SubMiner/backlog/tasks/task-333 - Suppress-aru-subtitle-annotations.md

---
id: TASK-333
title: Suppress aru subtitle annotations
status: Done
assignee: []
created_date: '2026-05-04 04:39'
updated_date: '2026-05-04 05:02'
labels:
  - tokenizer
  - annotations
  - bug
dependencies: []
priority: medium
---

## Description

<!-- SECTION:DESCRIPTION:BEGIN -->
Add `ある` / `有る` to the subtitle annotation suppression path so `aru` tokens remain hoverable and never receive N+1, JLPT, frequency, or name-match annotation metadata. Known-word highlighting is special: if a filtered `aru` token is known and known highlighting is enabled, it should still render as known.
<!-- SECTION:DESCRIPTION:END -->

## Acceptance Criteria
<!-- AC:BEGIN -->
- [x] #1 `ある` and kanji headword/surface variants such as `有る` are excluded by the subtitle annotation filter.
- [x] #2 Annotation stripping clears N+1, JLPT, frequency, and name metadata for `aru` tokens while preserving token hover data.
- [x] #3 Known-word highlighting still applies to filtered tokens, including `aru`, when known-word lookup marks them known.
- [x] #4 Regression coverage fails before the fix and passes after.
<!-- AC:END -->

## Implementation Plan

<!-- SECTION:PLAN:BEGIN -->
1. Add `ある`/`有る`/`在る` to the shared subtitle annotation hard-exclusion terms.
2. Preserve/recompute known-word status for filtered tokens while stripping N+1, JLPT, frequency, and name metadata.
3. Add RED/GREEN unit and tokenizer regression coverage, plus a changelog fragment.
4. Run targeted tests and full handoff gate.
<!-- SECTION:PLAN:END -->

## Implementation Notes

<!-- SECTION:NOTES:BEGIN -->
TDD path: added failing annotation-stage coverage first. Initial implementation made targeted tests pass, then broader tokenizer coverage revealed an older fixture expecting `ある` to remain lexical; updated that integration expectation to the new requested behavior. Follow-up correction: known-word highlighting is the lone annotation exception for filtered tokens, so the strip path now preserves known state and `annotateTokens` recomputes known status for filtered tokens while still clearing N+1/JLPT/frequency/name metadata.
<!-- SECTION:NOTES:END -->

## Final Summary

<!-- SECTION:FINAL_SUMMARY:BEGIN -->
Suppressed non-known subtitle annotations for `aru` existence verbs by adding `ある`, `有る`, and `在る` to the shared hard-exclusion list. Corrected the filtered-token path so known-word highlighting still applies whenever known highlighting is enabled; filtered tokens now keep/gain `isKnown` but still lose N+1, JLPT, frequency, and name metadata.
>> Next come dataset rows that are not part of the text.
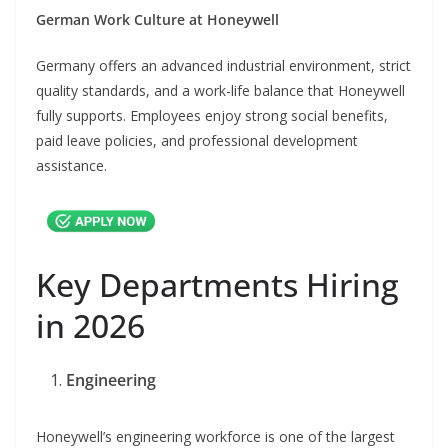
German Work Culture at Honeywell
Germany offers an advanced industrial environment, strict
quality standards, and a work-life balance that Honeywell
fully supports. Employees enjoy strong social benefits,
paid leave policies, and professional development
assistance.
Key Departments Hiring
in 2026
Engineering
Honeywell’s engineering workforce is one of the largest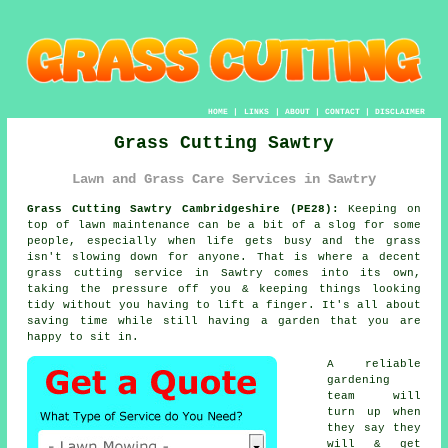
HOME
|
LINKS
|
ABOUT
|
CONTACT
|
DISCLAIMER
Grass Cutting Sawtry
Lawn and Grass Care Services in Sawtry
Grass Cutting Sawtry Cambridgeshire (PE28):
Keeping on
top of lawn maintenance can be a bit of a slog for some
people, especially when life gets busy and the grass
isn't slowing down for anyone. That is where a decent
grass cutting service in Sawtry comes into its own,
taking the pressure off you & keeping things looking
tidy without you having to lift a finger. It's all about
saving time while still having a garden that you are
happy to sit in.
A reliable
gardening
team will
turn up when
they say they
will & get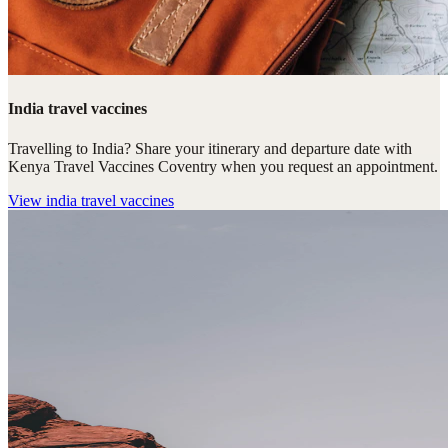
India travel vaccines
Travelling to India? Share your itinerary and departure date with
Kenya Travel Vaccines Coventry when you request an appointment.
View
india travel vaccines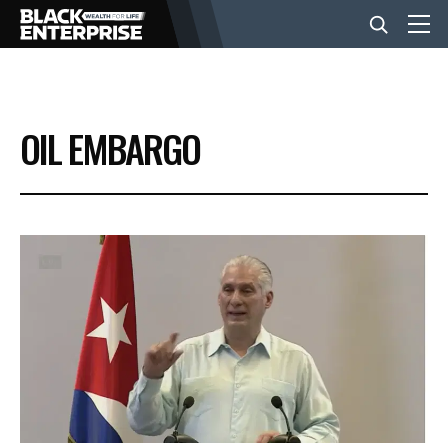
BUSINESS
OIL EMBARGO
NEWS
LIFESTYLE
EVENTS
VIDEOS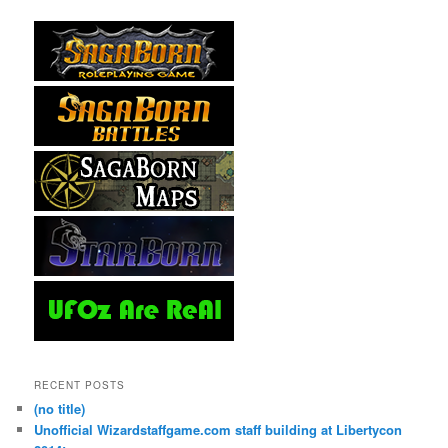
RECENT POSTS
(no title)
Unofficial Wizardstaffgame.com staff building at Libertycon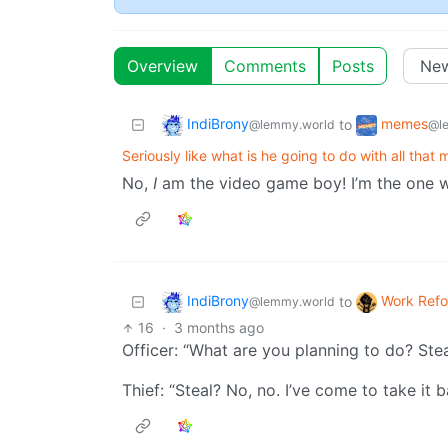
Overview
Comments
Posts
IndiBrony
memes
to
@lemmy.world
@l
Seriously like what is he going to do with all that
No,
I
am the video game boy! I’m the one 
IndiBrony
Work Ref
to
@lemmy.world
16
·
3 months ago
Officer: “What are you planning to do? Stea
Thief: “Steal? No, no. I’ve come to take it b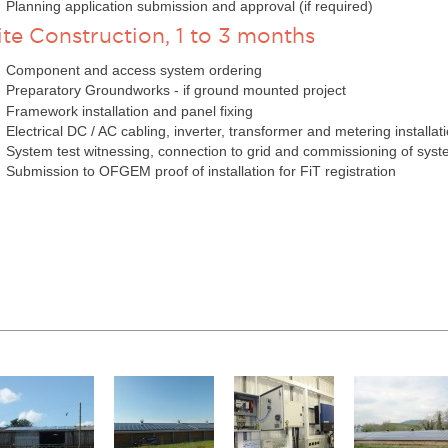
Planning application submission and approval (if required)
ite Construction, 1 to 3 months
Component and access system ordering
Preparatory Groundworks - if ground mounted project
Framework installation and panel fixing
Electrical DC / AC cabling, inverter, transformer and metering installat
System test witnessing, connection to grid and commissioning of sys
Submission to OFGEM proof of installation for FiT registration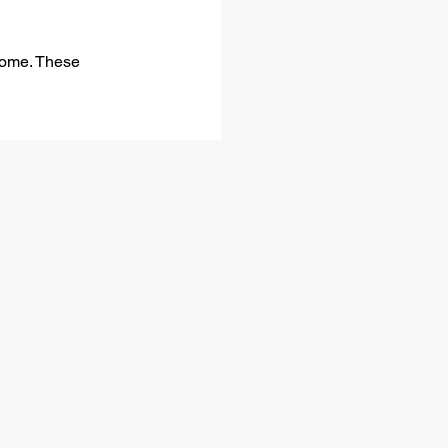
 home. These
Added and updated annotation-stage and tokenizer regression coverage for `aru`, particles, helper fragments, interjections, and other filtered known tokens. Added `changes/333-aru-annotation-filter.md`.
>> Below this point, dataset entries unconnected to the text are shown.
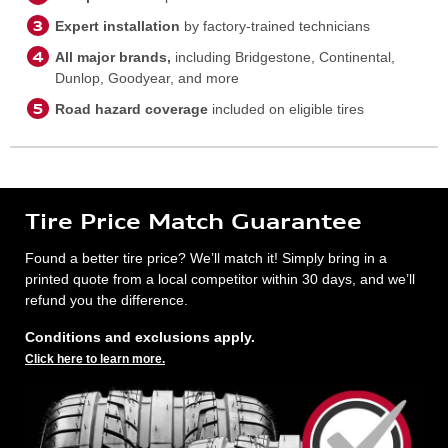
Expert installation
by factory-trained technicians
All major brands,
including Bridgestone, Continental,
Dunlop, Goodyear, and more
Road hazard coverage
included on eligible tires
Tire Price Match Guarantee
Found a better tire price? We’ll match it! Simply bring in a
printed quote from a local competitor within 30 days, and we’ll
refund you the difference.
Conditions and exclusions apply.
Click here to learn more.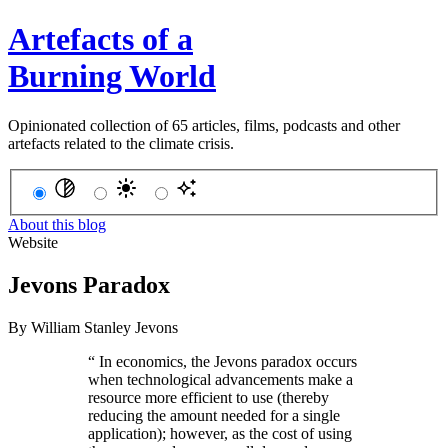
Artefacts of a
Burning World
Opinionated collection of 65 articles, films, podcasts and other
artefacts related to the climate crisis.
About this blog
Website
Jevons Paradox
By
William Stanley Jevons
“
In economics, the Jevons paradox occurs
when technological advancements make a
resource more efficient to use (thereby
reducing the amount needed for a single
application); however, as the cost of using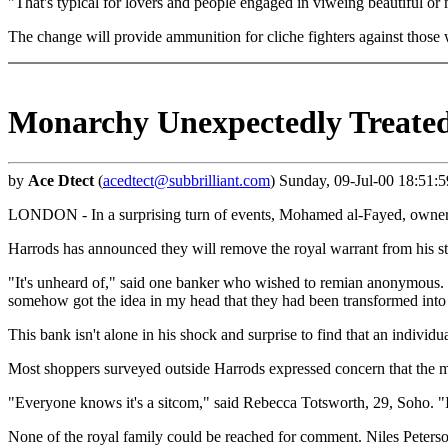
"That's typical for lovers and people engaged in viweing beautiful or
The change will provide ammunition for cliche fighters against thos
Monarchy Unexpectedly Treated
by
Ace Dtect
(
acedtect@subbrilliant.com
) Sunday, 09-Jul-00 18:51:
LONDON - In a surprising turn of events, Mohamed al-Fayed, owner of 
Harrods has announced they will remove the royal warrant from his st
"It's unheard of," said one banker who wished to remian anonymous. "I d
somehow got the idea in my head that they had been transformed in
This bank isn't alone in his shock and surprise to find that an individua
Most shoppers surveyed outside Harrods expressed concern that the
"Everyone knows it's a sitcom," said Rebecca Totsworth, 29, Soho. "I
None of the royal family could be reached for comment. Niles Peter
Validation passed: RED failures observed before implementation/correction; `bun test src/core/services/tokenizer/annotation-stage.test.ts`; `bun test src/core/services/tokenizer.test.ts`; `bun run typecheck`; `bun run format:check:src`; `bun run changelog:lint`; `bun run test:fast`; `bun run test:env`; `bun run build`; `bun run test:smoke:dist`.
<!-- SECTION:FINAL_SUMMARY:END -->